The question is as follows:
The diagram shows the quadrilateral $ABCD$ in which $A$ is the point $(4, 2)$ and $B$ is the point $(-2, -10)$. The points $C$ and $D$ lie on the line $x = 14$. The diagonal $AC$ is perpendicular to $AB$ and passes through the mid-point, $M$, of the diagonal $BD.$ Find the area of the quadrilateral $ABCD.$
I found $C$ and proceeded to try and find the mid-point, using colinear points. It came to nothing however. Can anyone on this forum help me?
On
Since the midpoint of $BD$ lies on $AC$ we have $[ABCD]=2[ABC]$.
$C$ is located at $(14;-3)$, so by the shoelace formula
$$ [ABCD]=\left|4\cdot(-10)+(-2)\cdot(-3)+14\cdot 2-2\cdot(-2)-(-10)\cdot 14-(-3)\cdot 4\right|=\color{red}{150} $$ and we don't even need to find where $D$ actually is.

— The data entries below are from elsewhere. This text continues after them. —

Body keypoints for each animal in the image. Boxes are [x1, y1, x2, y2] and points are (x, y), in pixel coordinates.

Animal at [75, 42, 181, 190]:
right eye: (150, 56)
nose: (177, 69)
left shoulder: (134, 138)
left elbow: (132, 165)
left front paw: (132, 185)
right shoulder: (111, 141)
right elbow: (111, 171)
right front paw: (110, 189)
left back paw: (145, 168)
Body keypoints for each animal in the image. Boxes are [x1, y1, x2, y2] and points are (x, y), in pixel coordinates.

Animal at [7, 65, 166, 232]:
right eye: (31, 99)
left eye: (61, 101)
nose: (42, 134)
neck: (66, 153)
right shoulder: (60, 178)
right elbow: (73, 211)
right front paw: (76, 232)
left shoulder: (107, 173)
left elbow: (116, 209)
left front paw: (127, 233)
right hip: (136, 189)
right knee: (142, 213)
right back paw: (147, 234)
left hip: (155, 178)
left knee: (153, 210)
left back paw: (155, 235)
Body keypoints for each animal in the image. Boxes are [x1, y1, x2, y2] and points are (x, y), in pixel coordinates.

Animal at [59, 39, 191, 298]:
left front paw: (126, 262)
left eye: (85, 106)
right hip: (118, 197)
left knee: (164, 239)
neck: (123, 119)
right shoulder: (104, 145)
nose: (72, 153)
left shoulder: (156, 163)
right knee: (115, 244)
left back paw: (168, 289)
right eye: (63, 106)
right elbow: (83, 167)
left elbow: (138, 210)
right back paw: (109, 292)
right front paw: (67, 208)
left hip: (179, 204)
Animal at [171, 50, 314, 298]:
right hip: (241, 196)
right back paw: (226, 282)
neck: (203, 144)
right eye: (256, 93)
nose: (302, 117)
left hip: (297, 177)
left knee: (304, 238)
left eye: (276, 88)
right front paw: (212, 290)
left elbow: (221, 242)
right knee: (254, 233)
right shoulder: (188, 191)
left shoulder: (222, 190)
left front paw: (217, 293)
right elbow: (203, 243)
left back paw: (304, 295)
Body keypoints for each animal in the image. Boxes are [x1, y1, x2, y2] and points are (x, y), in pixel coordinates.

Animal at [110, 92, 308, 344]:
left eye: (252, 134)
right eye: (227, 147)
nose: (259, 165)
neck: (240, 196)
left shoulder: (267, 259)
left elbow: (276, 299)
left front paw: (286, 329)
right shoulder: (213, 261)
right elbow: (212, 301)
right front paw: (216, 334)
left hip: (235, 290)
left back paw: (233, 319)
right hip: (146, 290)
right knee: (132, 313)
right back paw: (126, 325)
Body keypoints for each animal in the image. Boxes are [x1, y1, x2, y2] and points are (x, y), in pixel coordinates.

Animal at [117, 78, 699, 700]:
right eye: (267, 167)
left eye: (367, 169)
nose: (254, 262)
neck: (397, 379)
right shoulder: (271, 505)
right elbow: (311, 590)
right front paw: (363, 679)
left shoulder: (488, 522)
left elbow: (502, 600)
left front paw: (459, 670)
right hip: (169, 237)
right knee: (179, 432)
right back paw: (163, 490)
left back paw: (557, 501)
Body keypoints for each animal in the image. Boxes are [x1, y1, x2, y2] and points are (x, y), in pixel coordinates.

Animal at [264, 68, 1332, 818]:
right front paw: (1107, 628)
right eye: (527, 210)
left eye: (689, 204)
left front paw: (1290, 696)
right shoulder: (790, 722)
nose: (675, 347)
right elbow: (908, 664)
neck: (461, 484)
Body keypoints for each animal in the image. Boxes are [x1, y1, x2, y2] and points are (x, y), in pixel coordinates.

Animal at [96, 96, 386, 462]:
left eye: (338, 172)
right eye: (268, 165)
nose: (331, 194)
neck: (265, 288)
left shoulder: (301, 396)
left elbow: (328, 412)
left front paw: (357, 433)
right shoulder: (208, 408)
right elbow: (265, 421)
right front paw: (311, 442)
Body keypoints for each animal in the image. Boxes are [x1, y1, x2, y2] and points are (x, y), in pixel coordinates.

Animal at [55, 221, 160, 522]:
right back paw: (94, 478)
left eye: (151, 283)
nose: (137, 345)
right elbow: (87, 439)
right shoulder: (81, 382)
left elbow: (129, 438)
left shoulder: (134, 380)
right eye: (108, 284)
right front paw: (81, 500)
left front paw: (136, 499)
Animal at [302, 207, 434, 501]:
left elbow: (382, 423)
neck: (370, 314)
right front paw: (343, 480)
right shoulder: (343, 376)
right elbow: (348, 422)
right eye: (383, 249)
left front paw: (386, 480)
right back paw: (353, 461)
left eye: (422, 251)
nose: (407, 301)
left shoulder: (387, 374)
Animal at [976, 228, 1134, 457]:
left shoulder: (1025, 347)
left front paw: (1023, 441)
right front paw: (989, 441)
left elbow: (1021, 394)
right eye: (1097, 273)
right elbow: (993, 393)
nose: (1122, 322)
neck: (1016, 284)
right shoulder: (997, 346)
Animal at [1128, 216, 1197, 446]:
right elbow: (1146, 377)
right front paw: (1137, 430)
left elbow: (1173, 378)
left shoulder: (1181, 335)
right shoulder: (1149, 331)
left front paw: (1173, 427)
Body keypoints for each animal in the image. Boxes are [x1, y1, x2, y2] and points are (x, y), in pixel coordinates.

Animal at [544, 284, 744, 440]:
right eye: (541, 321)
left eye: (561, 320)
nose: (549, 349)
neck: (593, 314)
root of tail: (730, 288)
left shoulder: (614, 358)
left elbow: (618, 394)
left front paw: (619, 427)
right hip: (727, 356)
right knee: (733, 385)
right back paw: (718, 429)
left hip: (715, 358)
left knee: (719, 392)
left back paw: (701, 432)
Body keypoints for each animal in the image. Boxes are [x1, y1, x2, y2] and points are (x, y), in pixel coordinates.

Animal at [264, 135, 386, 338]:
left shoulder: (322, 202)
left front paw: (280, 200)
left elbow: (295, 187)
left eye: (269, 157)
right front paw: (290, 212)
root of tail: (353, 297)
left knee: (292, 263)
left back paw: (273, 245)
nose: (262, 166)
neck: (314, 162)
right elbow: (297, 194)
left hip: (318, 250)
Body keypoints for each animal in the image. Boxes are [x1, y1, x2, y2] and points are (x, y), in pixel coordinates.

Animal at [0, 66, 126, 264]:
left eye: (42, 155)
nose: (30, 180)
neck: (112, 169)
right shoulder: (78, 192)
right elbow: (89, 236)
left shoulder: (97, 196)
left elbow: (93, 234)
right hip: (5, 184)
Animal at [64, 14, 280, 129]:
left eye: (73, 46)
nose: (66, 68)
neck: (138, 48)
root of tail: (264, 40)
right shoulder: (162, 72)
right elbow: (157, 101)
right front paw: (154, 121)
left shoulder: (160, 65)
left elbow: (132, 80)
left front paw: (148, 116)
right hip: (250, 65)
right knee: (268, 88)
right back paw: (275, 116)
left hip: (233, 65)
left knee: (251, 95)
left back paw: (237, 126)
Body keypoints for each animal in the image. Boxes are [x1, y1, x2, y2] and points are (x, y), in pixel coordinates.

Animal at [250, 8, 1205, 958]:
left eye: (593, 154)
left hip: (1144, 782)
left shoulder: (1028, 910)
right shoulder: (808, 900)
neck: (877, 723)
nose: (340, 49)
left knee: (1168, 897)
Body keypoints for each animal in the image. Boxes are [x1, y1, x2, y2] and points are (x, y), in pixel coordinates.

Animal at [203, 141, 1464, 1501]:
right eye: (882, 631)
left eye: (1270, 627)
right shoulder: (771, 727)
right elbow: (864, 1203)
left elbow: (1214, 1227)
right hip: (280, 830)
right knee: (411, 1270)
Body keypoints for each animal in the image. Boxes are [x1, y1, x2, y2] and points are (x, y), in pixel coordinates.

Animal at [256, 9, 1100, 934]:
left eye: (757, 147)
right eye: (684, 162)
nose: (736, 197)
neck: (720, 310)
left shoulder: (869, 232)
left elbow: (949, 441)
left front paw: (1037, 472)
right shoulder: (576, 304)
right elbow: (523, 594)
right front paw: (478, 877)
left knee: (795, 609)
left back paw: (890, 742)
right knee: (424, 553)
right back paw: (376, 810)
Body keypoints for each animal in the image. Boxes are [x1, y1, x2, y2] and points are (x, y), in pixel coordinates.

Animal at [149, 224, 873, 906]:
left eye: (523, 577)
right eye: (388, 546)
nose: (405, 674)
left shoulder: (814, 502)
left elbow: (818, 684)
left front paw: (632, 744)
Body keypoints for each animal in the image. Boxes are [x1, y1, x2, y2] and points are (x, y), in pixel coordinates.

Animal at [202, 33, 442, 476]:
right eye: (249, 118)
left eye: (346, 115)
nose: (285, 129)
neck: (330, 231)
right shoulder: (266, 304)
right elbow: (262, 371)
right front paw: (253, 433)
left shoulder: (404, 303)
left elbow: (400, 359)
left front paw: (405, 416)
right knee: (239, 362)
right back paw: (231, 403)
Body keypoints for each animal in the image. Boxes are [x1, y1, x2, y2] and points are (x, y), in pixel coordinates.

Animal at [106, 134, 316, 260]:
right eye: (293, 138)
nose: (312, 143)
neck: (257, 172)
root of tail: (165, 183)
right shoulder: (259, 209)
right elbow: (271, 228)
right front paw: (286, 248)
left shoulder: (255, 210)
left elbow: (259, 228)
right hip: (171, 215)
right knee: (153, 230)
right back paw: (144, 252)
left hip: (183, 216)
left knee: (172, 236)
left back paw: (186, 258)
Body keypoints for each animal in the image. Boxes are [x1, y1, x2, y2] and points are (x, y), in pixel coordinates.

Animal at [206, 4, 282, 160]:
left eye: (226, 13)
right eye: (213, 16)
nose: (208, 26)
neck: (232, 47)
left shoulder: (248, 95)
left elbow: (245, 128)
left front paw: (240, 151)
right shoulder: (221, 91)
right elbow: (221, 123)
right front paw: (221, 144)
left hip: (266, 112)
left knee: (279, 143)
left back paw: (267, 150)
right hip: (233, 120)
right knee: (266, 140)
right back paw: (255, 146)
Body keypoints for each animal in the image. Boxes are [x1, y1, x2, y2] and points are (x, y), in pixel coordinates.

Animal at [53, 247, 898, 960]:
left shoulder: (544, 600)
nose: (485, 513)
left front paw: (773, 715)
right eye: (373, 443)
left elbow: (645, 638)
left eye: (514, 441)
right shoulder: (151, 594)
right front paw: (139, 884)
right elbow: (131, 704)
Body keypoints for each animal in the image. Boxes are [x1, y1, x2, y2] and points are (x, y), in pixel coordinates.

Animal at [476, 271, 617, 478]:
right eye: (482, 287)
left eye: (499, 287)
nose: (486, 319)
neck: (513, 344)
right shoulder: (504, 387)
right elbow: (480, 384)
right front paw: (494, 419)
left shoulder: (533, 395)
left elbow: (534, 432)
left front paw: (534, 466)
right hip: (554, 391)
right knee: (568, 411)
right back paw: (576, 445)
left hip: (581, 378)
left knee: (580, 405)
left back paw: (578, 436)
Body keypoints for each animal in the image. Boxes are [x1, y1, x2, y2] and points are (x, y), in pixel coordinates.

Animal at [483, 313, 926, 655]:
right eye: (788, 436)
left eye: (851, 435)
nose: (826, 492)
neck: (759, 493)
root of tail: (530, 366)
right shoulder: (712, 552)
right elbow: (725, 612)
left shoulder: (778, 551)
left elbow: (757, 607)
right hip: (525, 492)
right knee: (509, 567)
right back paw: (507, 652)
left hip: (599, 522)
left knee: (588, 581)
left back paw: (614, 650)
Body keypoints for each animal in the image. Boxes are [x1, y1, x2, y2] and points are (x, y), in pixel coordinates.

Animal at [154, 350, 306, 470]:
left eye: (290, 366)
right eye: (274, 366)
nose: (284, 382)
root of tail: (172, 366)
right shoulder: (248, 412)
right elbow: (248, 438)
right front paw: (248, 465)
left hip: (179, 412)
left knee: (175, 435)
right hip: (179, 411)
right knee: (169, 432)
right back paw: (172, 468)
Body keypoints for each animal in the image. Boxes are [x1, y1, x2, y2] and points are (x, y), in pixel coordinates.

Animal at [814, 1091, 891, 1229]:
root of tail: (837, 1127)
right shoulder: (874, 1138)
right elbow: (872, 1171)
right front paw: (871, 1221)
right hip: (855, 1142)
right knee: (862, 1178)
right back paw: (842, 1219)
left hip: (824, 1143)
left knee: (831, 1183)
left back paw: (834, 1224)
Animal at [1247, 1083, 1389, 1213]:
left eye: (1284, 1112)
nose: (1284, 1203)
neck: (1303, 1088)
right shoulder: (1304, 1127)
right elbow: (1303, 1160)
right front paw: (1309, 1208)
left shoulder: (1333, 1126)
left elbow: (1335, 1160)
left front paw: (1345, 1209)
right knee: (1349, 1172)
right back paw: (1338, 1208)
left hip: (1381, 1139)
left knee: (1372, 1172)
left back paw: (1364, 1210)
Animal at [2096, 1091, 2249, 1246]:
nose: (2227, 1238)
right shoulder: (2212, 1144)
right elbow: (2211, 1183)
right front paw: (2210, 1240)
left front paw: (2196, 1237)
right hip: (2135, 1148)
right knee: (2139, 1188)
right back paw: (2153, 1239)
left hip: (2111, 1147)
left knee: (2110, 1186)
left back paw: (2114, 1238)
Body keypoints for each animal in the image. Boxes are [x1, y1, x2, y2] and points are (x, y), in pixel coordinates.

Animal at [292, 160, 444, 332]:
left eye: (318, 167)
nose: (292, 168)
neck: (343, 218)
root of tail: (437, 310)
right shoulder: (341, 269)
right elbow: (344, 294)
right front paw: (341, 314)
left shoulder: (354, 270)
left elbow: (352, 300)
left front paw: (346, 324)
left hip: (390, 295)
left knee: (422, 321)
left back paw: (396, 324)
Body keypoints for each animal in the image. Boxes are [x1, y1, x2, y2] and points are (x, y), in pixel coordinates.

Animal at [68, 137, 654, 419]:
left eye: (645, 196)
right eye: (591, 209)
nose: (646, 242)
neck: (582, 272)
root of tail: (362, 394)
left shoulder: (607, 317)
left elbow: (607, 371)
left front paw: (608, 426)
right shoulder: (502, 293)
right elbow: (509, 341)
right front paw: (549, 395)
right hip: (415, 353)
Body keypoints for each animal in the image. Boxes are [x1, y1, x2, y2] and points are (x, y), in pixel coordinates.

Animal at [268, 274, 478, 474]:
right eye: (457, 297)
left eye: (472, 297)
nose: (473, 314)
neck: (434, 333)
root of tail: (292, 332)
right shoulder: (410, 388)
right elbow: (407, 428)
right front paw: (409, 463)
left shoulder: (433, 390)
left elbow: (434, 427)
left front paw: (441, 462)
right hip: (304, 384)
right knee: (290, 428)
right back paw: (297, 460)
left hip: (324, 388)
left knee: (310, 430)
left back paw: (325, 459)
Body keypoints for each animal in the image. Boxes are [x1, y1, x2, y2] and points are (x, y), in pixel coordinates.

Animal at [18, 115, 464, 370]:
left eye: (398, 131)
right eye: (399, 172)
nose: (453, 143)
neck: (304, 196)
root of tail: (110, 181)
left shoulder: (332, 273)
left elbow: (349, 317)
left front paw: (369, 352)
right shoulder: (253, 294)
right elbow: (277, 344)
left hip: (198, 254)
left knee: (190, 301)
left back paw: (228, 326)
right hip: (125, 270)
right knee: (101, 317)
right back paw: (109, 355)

Or we may locate $D$ at $(14;12)$ and deduce that $[ABCD]=CD\cdot d(A,CD) = 15\cdot 10 = \color{red}{150}.$
Since the diagonal $AC$ is perpendicular to the diagonal $AB$ and $AB$ has slope $-\dfrac{4}{3},$ the diagonal $AC$ has slope $\dfrac{3}{4}.$ Since it contains the point $A (4,2),$ it has equation $y-2=\dfrac{3}{4}(x-4).$ So the $y$-coordinate of point $C$ is simply the value of $y$ when $x=14$ is substituted into this equation. This gives that $C$ is the point $(14,9.5).$ Let $D$ have coordinates $(14,a).$ Then the midpoint of $BD$ is $\left(6,5+\dfrac{a}{2}\right).$ Since the diagonal $AC$ passes through this point, we have that $3+\dfrac{a}{2}=\dfrac{3}{2}\Rightarrow a=-3.$
So the area is simply the area of the rectangle with width parallel to the $x$-axis equal to $16$ and with height parallel to the $y$-axis equal to $13$ minus the sum of the areas of the triangles and rectangle that are not included in the quadrilateral. This gives that the area is $16\cdot 13 - \dfrac{1}{2}\cdot16\cdot \dfrac{1}{2}- \dfrac{1}{2}\cdot8\cdot 4-\dfrac{1}{2}\cdot 5\cdot 10-5\cdot 4=\boxed{143.}$